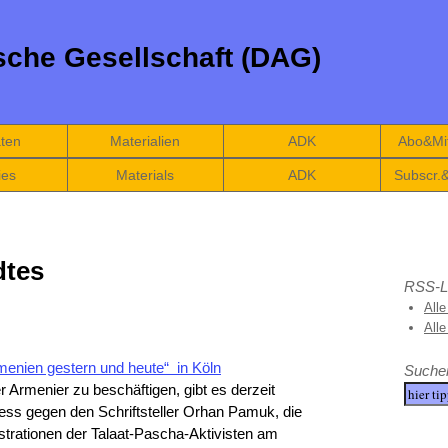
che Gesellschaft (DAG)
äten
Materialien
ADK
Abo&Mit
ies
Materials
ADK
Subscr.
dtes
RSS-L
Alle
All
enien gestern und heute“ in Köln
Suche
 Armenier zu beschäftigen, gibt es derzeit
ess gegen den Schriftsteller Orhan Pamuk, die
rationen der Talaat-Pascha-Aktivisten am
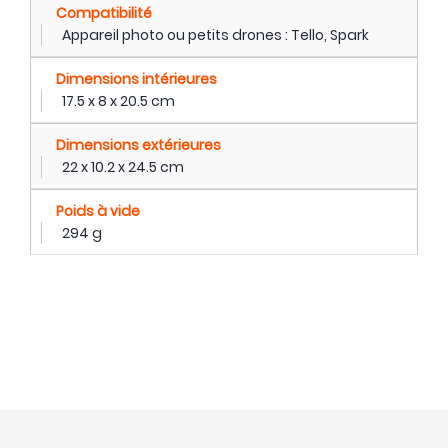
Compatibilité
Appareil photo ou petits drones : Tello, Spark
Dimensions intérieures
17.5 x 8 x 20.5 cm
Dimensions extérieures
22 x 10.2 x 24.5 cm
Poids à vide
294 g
******
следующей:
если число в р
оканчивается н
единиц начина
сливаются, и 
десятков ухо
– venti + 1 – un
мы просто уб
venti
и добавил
******
▶ _WHAT YOU HAVE TO DO_:
For this exercise, copy each line from the listing above that has the word "Dimensions".

▶ _OUTPUT BELOW_:
Dimensions intérieures
Dimensions extérieures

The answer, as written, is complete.